Primero fue el acceso al tren; no pasó nada. Luego fue el traspaso de los vagones del tren al ferry que iniciaría el trayecto por mar; tampoco pasó nada. Finalmente entraron unos agentes con uniformes de un vivo azul marino y unas camisas blancas impolutas. Su aspecto era cuidado y limpio, y tenían miradas apacibles y límpidas como yo no recordaba haber visto jamás: eran las autoridades suecas de aduana. Estábamos a mitad de camino entre Alemania del Este y Suecia y estaba teniendo lugar el cambio de autoridad territorial.

De inmediato saqué todos los documentos que había acumulado con el propósito de este viaje.
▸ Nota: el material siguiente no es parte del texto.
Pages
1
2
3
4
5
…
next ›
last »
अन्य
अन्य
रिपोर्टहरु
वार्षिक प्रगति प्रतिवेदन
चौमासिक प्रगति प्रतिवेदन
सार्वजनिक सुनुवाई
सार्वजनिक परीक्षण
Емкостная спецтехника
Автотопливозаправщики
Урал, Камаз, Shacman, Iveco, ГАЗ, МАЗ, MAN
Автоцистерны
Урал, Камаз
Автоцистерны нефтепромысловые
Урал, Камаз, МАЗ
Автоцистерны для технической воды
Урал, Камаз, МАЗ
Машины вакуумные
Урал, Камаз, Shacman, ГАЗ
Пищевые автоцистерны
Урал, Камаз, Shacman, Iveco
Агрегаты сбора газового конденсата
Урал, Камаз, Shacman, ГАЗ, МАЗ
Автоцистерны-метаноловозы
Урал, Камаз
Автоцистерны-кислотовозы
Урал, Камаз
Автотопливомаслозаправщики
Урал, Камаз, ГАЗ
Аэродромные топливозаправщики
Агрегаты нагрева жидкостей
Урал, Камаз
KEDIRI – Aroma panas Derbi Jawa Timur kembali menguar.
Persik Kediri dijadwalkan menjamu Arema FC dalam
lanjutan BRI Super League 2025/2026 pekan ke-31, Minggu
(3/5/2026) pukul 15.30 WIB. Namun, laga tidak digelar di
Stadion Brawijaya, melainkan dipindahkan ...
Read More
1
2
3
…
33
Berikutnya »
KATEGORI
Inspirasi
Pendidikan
Los países socialistas tienden deliberadas trampas de documentos a sus ciudadanos para poder agarrarlos en cualquier momento. Yo llevaba la carta de invitación de mi amigo Torsten, documentos de buena referencia –creo recordar- y no sé cuántos más. Ansiosa se los tendía en la convicción de que tenía que persuadirlos de que yo era confiable, sin mancha. El agente comenzó a abrirlos, uno tras el otro, apenas los ojeaba distraído, desinteresado, los volvía a plegar, y me los devolvía. Así llegó por fin al pasaporte en sí. Diligente y con calma buscó la página con mi foto y mis señas, me miró para comprobar que era yo, buscó una página limpia para imprimir el sello ¡y lo acuñó!
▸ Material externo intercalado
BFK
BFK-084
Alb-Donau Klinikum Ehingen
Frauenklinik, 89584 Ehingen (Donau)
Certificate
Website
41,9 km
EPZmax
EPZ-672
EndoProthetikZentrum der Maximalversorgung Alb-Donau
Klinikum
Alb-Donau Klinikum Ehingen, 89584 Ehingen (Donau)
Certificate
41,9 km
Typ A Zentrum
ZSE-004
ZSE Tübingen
Así nada más. Lo acuñó. Cerró el pasaporte, me lo devolvió y con una sonrisa formal y una mirada apacible e impasible, ajena a la suspicacia, la intolerancia, la arbitrariedad, la agresividad, el acoso y la represión a su semejante, una sonrisa, en fin, de confianza, me dijo:

¡Bienvenida a Suecia!”

Yo me quedé perpleja, casi en trance.

Por obra y gracia del gesto de un funcionario de aduanas, un gesto simple, eficiente, transparente, yo súbitamente sentí que el mundo podía ser un lugar simple para vivir, un lugar con lógica, con humanidad, bondad y confianza en mis semejantes en el cual vivir.

Si alguien me pidiese que yo le describiera qué es para mí la libertad le diría que fue ese momento , no de éxtasis, no de libertad sublimada. Ese momento en que , gracias al simple gesto de un agente de aduanas sueco, el mundo se convirtió de repente en un lugar razonable y racional, manejable, sobre el que yo podía tener control de mi vida. Un mundo paralelo del que yo no había tenido ni idea.

Lo que sentí fue un alivio infinito de mi alma, un suspiro profundo de mi espíritu y de mi mente que finalmente habían largado el peso aplastante que es la realidad diaria de todo el que vive en un país socialista y totalitario como lo es Cuba.